__やること__:
(1) 映画の紹介文に出てくる登場人物のうち、かっこの中に俳優名が書かれている人物を、その俳優名とあわせてすべて挙げてください。
(2) 映画の紹介文を読んで、次の問いに短く答えてください。
(a) この映画のもとになった小説は、だれが書いた、何年の作品ですか。
(b) サンヒョンはどこで働いていますか。
(c) スジンの携帯に届いた匿名メールには、何が書かれていましたか。
(3) 映画の紹介文を、最後の文のあとから書き続けてください。

==== 本文 ====

一人娘を殺害された父親のサンヒョン(左)の心痛を思いやるオッグァン刑事。 © 2014 CJ E&M CORPORATION, ALL RIGHTS RESERVED

東野圭吾の同名小説(2004年)を’映画’として大胆に脚色し、原作のメッセージ性を深みをもって描いている作品。一人娘を少年たちに殺害された父親サンヒョン(チョン・ジェヨン)とサンヒョンの心痛と苦悩に受け止めつつも追跡するオッグァン刑事(イ・ソンミン)、2人の心の葛藤を繊細に描いていくイ・ジョンホ監督の脚色演出は、年齢にかかわらず人間の罪と犯罪性の根深い問いを観客一人ひとりに問いかけている。

早くに妻を亡くし、織物工場で働きながら中学生になった一人娘スジン(イ・スビン)を育ててきたサンヒョン。残業が多いことで口論した翌朝、スジンはムッとした様子で無言のまま登校する。だが、雨の夜なのにスジンが帰っていない。不安な気持ちで仕事しているサンヒョンに警察から連絡が入った。
不良少年たちがたむろしている廃業した銭湯の建物内でスジンはレイプされ、投与された薬物のショックで死に、遺体をそのままにして逃げている。茫然自失したように現実を受け止めきれず、警察署前のベンチに座ったまま動けない。被害者家族の苦痛を見てきているオッグァン刑事だが、サンヒョンに自宅待機するよう勧めるしかない。
警察から戻ってきたスジンの携帯に、匿名メールが届いた。そこには実行犯2人の名前と住所そして証拠品が入っている箱の特長が書かれている。サンヒョンは、実行犯と記されているキム・チョリョン(キム・ジヒョク)のアパートの部屋に忍び込んだ。携帯をかけながら戻ってきたキム・チョリョンは、パソコンでスジンが暴行されるDVDを見ながら携帯で話し続けている。もう一人の実行犯ドゥシク(イ・ジュスン)と逃走の打ち合わせをしているらしい会話が終わると、サンヒョンは怒りを抑えきれなくなりキム・チョリョンに殴り掛かる。

==== 学習資料 ====

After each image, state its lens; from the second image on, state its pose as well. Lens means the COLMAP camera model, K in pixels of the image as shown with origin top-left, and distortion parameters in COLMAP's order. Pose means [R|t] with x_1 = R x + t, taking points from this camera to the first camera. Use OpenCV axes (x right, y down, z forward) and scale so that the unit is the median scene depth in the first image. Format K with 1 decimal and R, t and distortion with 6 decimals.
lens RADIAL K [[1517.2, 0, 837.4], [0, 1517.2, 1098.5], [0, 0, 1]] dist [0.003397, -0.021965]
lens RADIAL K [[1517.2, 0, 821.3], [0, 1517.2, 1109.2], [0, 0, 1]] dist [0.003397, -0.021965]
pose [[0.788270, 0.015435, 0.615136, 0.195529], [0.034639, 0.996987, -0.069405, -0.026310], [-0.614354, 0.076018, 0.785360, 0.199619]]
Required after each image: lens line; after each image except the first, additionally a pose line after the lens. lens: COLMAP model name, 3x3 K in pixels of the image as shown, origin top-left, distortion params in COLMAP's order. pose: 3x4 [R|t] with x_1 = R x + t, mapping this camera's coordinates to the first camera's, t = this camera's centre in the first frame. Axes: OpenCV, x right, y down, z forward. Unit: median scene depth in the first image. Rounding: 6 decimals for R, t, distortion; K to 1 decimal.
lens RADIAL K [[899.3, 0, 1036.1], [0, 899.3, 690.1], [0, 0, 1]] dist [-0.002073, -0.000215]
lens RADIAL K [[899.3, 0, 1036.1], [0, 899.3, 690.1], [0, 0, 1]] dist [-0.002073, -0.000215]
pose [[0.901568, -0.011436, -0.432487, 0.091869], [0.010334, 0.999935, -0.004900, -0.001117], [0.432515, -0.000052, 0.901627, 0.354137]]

====

__求める答え__:
(1)
サンヒョン(チョン・ジェヨン)
オッグァン刑事(イ・ソンミン)
スジン(イ・スビン)
キム・チョリョン(キム・ジヒョク)
ドゥシク(イ・ジュスン)

(2)
(a) 東野圭吾の2004年の小説
(b) 織物工場
(c) 実行犯2人の名前と住所、そして証拠品が入っている箱の特長

(3)
我に返り、キム・チョリョンを見つめるサンヒョン。ドゥシクと待ち合わせの駅へ向かう。

犯人の少年たちに父親として刃を向けるサンヒョン(チョン・ジェヨン)。 © 2014 CJ E&M CORPORATION, ALL RIGHTS RESERVED

韓国では、日本と同じように少年による刑事事件の増加傾向や重大事件に対する量刑と社会復帰への配慮について社会的にも大きな関心と議論が継続されているようだ。韓国では、本作への関心も高く、今年4月の公開初日にデイリー興行成績1位、公開第1週累積動員数は45万7817人を記録している。 本作のストーリーそのものもさることながら、象徴的なシークエンスのひとつに、オッグァン刑事が逮捕した、友人を殺害し刑期を終えて出所した少年を時間があれば様子を見に行く展開がある。公園で友達とバスケットをしていても刑事が付かず離れずの距離で見られている少年は、「もう刑期は済ませたんだから、来ないでくれ」とオッグァン刑事に直談判する。だが、オッグァン刑事の行為は、社会復帰を配慮して量刑を酌量されている加害者少年たちを’見届ける’大人の責任を象徴しているようにも受け取れる。

スジンはレイプ目的で拉致され、薬物の投与量を間違えて死亡する。サンヒョンは、レイプ殺人ではなく、過失致死ならば逮捕されても数年の刑期が予測されると刑事から聞かされる。法律という社会的’正義’の理屈だけでは、懸命に守ってきた娘の人生を断絶され、将来に向かって抱いていた希望を見届ける父親としての愛情までも理不尽に奪われてしまった絶望は癒されない。
単純な復讐劇ドラマでは終わらないサンヒョン自身の’正義’が、あなたはどう思い、どう考えると語り掛けてくる。 【遠山清一】

監督・脚本:イ・ジョンホ 2014年/韓国/韓国語/122分/映倫:PG12/英題:Roving Edge 配給:CJ Entertainment Japan 2014年9月6日(土)より角川シネマ新宿、ヒューマントラストシネマ渋谷ほか全国順次ロードショー。